Sunday, September 29, 2013

Surf Challenge!

Friday was open house at my son's school. Open house is the day you get to sit in your kid's chair in your kid's classroom and listen to the hopeful meanderings of your kid's teacher as she explains some of the hopeful curriculum she plans to implement for the school year. If I sound skeptical or negative in any way in the use of the word "hopeful," I would rather it come across as more from the hardened warrior parent's expectation level based on two previous public school campaigns. It's not that my expectations are low, in fact they are not.
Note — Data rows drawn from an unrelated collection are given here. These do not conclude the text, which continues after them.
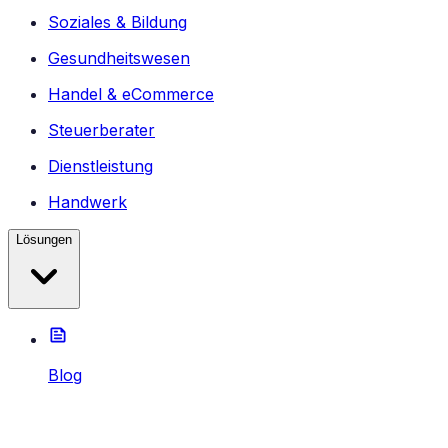
Soziales & Bildung
Gesundheitswesen
Handel & eCommerce
Steuerberater
Dienstleistung
Handwerk
Lösungen
Blog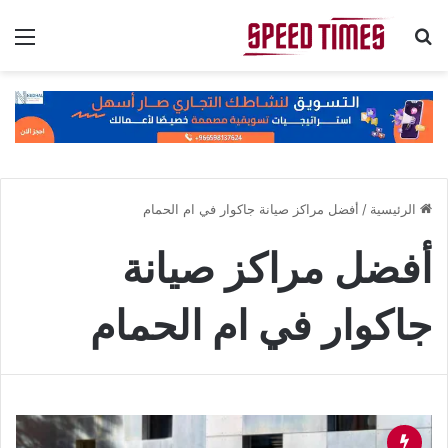
بحث عن
الق
الرئيسية
/
أفضل مراكز صيانة جاكوار في ام الحمام
أفضل مراكز صيانة
جاكوار في ام الحمام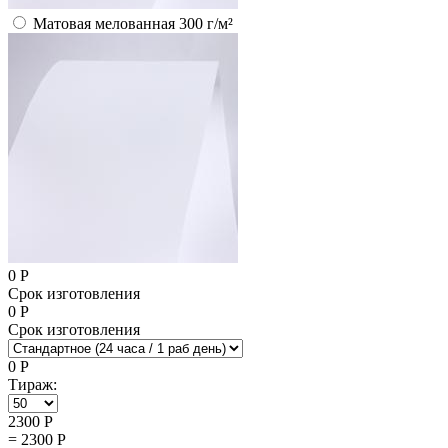
Матовая мелованная 300 г/м²
0
Р
Срок изготовления
0
Р
Срок изготовления
0
Р
Тираж:
2300
Р
=
2300
Р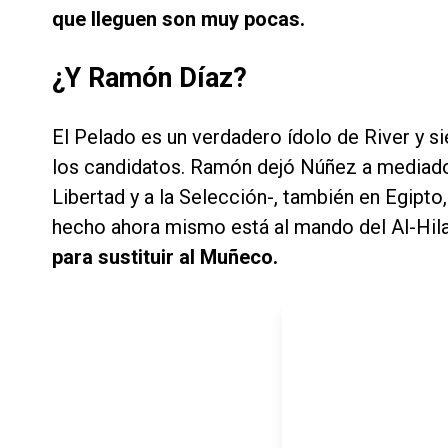
que lleguen son muy pocas.
¿Y Ramón Díaz?
El Pelado es un verdadero ídolo de River y si
los candidatos. Ramón dejó Núñez a mediado
Libertad y a la Selección-, también en Egipto
hecho ahora mismo está al mando del Al-Hilal
para sustituir al Muñeco.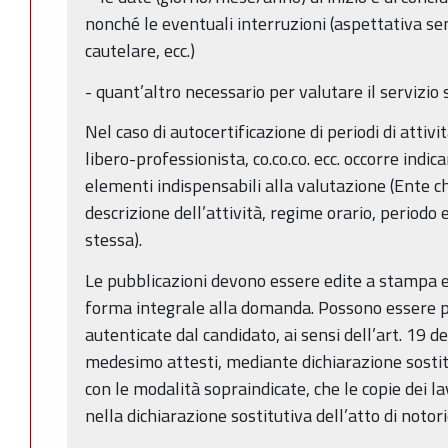
nonché le eventuali interruzioni (aspettativa s
cautelare, ecc.)
- quant’altro necessario per valutare il servizio 
Nel caso di autocertificazione di periodi di attivit
libero-professionista, co.co.co. ecc. occorre indica
elementi indispensabili alla valutazione (Ente ch
descrizione dell’attività, regime orario, periodo
stessa).
Le pubblicazioni devono essere edite a stampa 
forma integrale alla domanda. Possono essere p
autenticate dal candidato, ai sensi dell’art. 19 
medesimo attesti, mediante dichiarazione sostitu
con le modalità sopraindicate, che le copie dei l
nella dichiarazione sostitutiva dell’atto di notor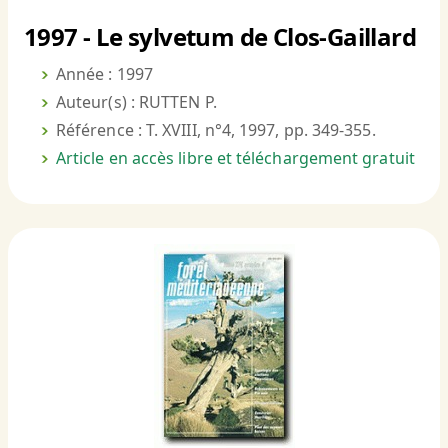
1997 - Le sylvetum de Clos-Gaillard
Année : 1997
Auteur(s) : RUTTEN P.
Référence : T. XVIII, n°4, 1997, pp. 349-355.
Article en accès libre et téléchargement gratuit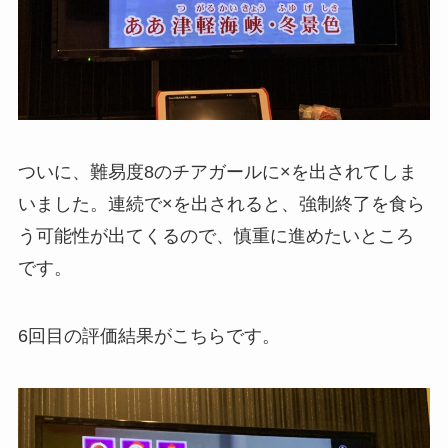
ついに、難易度8のチアガールに×を出されてしま
いました。連続で×を出されると、強制終了を食ら
う可能性が出てくるので、慎重に進めたいところ
です。
6回目の評価結果がこちらです。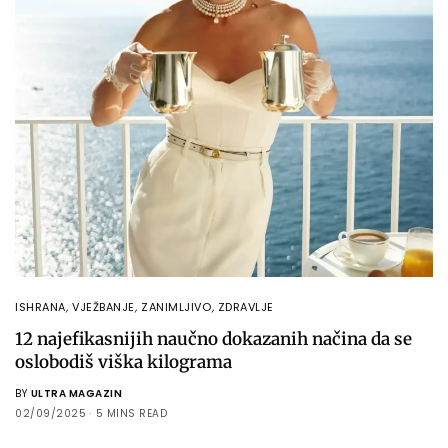
ISHRANA
,
VJEŽBANJE
,
ZANIMLJIVO
,
ZDRAVLJE
12 najefikasnijih naučno dokazanih načina da se
oslobodiš viška kilograma
BY
ULTRA MAGAZIN
02/09/2025
5 MINS READ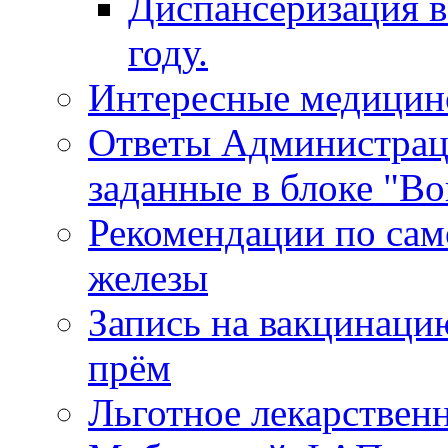
Диспансеризация в
году.
Интересные медицин
Ответы Администрац
заданные в блоке "Во
Рекомендации по сам
железы
Запись на вакцинаци
прём
Льготное лекарствен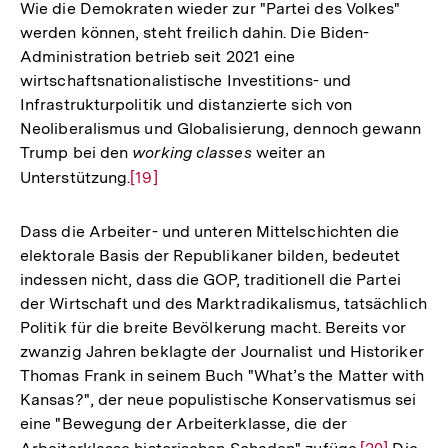
Wie die Demokraten wieder zur "Partei des Volkes"
werden können, steht freilich dahin. Die Biden-
Administration betrieb seit 2021 eine
wirtschaftsnationalistische Investitions- und
Infrastrukturpolitik und distanzierte sich von
Neoliberalismus und Globalisierung, dennoch gewann
Trump bei den
working classes
weiter an
Unterstützung.
Zur
[19]
Auflösung
der
Dass die Arbeiter- und unteren Mittelschichten die
Fußnote
elektorale Basis der Republikaner bilden, bedeutet
indessen nicht, dass die GOP, traditionell die Partei
der Wirtschaft und des Marktradikalismus, tatsächlich
Politik für die breite Bevölkerung macht. Bereits vor
zwanzig Jahren beklagte der Journalist und Historiker
Thomas Frank in seinem Buch "What’s the Matter with
Kansas?", der neue populistische Konservatismus sei
eine "Bewegung der Arbeiterklasse, die der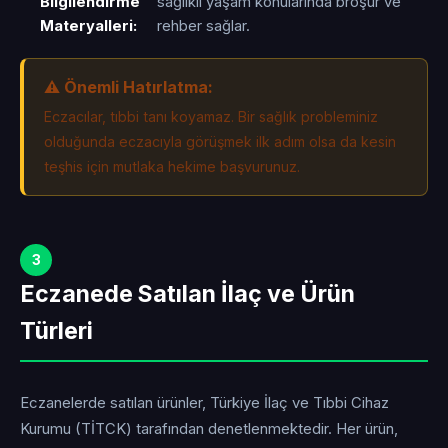
Bilgilendirme
sağlıklı yaşam konularında broşür ve
Materyalleri:
rehber sağlar.
⚠️ Önemli Hatırlatma:
Eczacılar, tıbbi tanı koyamaz. Bir sağlık probleminiz
olduğunda eczacıyla görüşmek ilk adım olsa da kesin
teşhis için mutlaka hekime başvurunuz.
3
Eczanede Satılan İlaç ve Ürün
Türleri
Eczanelerde satılan ürünler, Türkiye İlaç ve Tıbbi Cihaz
Kurumu (TİTCK) tarafından denetlenmektedir. Her ürün,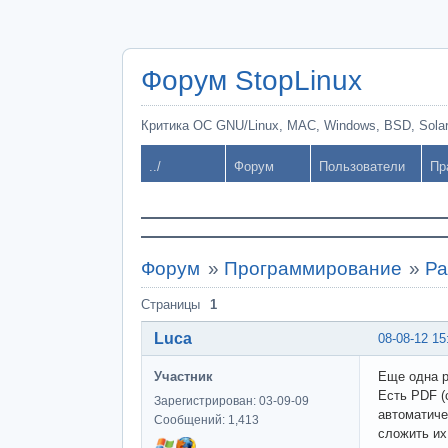
Форум StopLinux
Критика ОС GNU/Linux, MAC, Windows, BSD, Solari
../
Форум
Пользователи
Пр
Форум
»
Программирование
»
Ра
Страницы
1
Luca
08-08-12 15
Участник
Еще одна р
Есть PDF (
Зарегистрирован: 03-09-09
автоматиче
Сообщений: 1,413
сложить их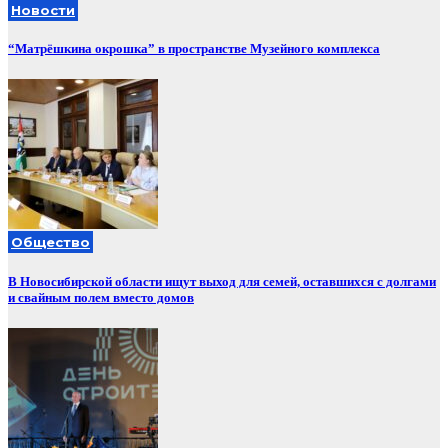
Новости
“Матрёшкина окрошка” в пространстве Музейного комплекса
Общество
В Новосибирской области ищут выход для семей, оставшихся с долгами
и свайным полем вместо домов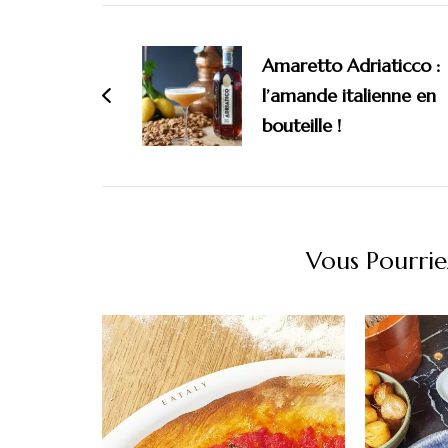
Navigation
d'article
Amaretto Adriaticco :
l’amande italienne en
bouteille !
Vous Pourrie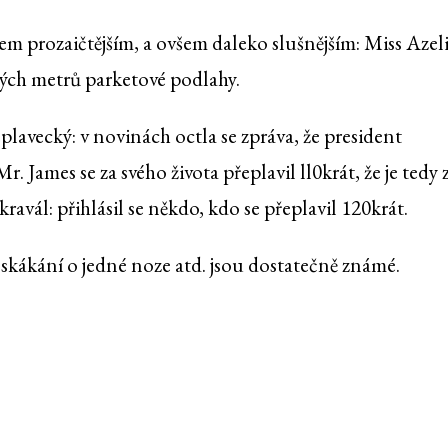
m prozaičtějším, a ovšem daleko slušnějším: Miss Azel
čných metrů parketové podlahy.
avecký: v novinách octla se zpráva, že president
ames se za svého života přeplavil ll0krát, že je tedy 
l kravál: přihlásil se někdo, kdo se přeplavil 120krát.
 skákání o jedné noze atd. jsou dostatečně známé.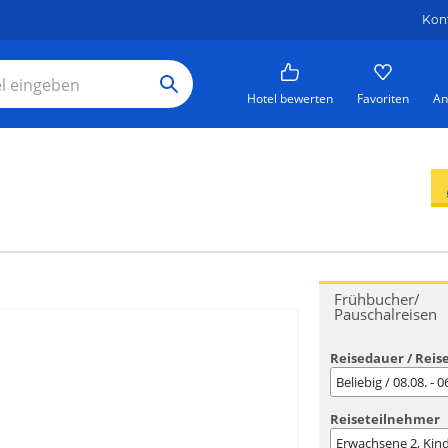
Kon
Hotel bewerten
Favoriten
An
Frühbucher/
Pauschalreisen
Reisedauer / Reis
Beliebig / 08.08. - 
Reiseteilnehmer
Erwachsene
2
, Kin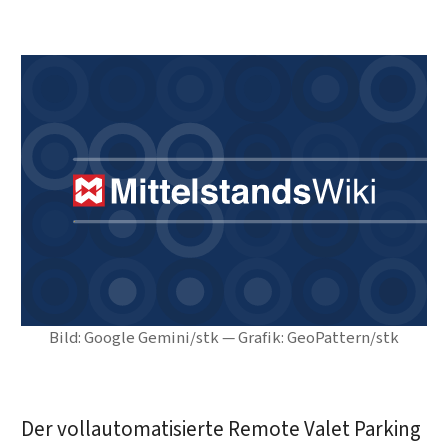
Bild: Google Gemini/stk — Grafik: GeoPattern/stk
Der vollautomatisierte Remote Valet Parking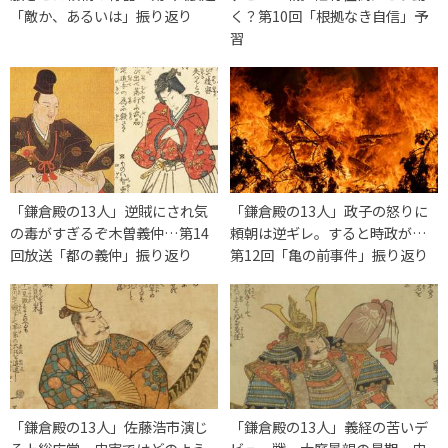
「敵か、あるいは」振り返り
く？第10回「根拠なき自信」予
習
「鎌倉殿の13人」逆賊にされ気
「鎌倉殿の13人」政子の怒りに
の毒がすぎるぞ木曽義仲…第14
頼朝は逆ギレ。すると時政が…
回放送「都の義仲」振り返り
第12回「亀の前事件」振り返り
「鎌倉殿の13人」佐藤浩市演じ
「鎌倉殿の13人」義経の苦いデ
It is more that mood regarding this sort of thing is tied, like some sort of perverse see-saw, to the expectations of my fellow parents. And their expectations seem to be all over the place at times. Whereas I hear a rather progressive, attentive and thoughtful tone from my son's teacher, some other parents seem like they hear something else entirely. And I think to myself that it might be the height of teaching professionalism should anything organic happen to happen in an environment that craves such concrete and unerring protocols. Which leads me to the topic of surf contests. Or rather, my inclusion in one. Or rather my decision to participate in one. I spend an inordinate amount of time telling my son failure is good. He has that natural fear of failure, that innate human desire for the safety of quiet success and I know this will need to be overcome if he's going to do anything he's really proud of. I mean I've been told that myself a thousand times via a hundred canned TED talks. And so, staring down the barrel of Ty Breuer's antagonizing gun of "so, you gonna come to the comp?" I have to say yes. I have to set an example. Right? I'm no professional surfer, or semi professional one. Shit, I'm not even amateur when it comes to contests. In fact, I was awful out there. Onshoresideshore and just enough water moving to keep me and my tired arms out of any proper take off spot. And there was China Ty just killing. Wave after waves it seemed, while I kept having to swim in to fetch my board. Somehow I got just enough funny poses off to be slightly more entertaining than the other guys. And when I stumbled in after my last Quixotic attempt at a headstand, there was my son to run up and give me a big hug.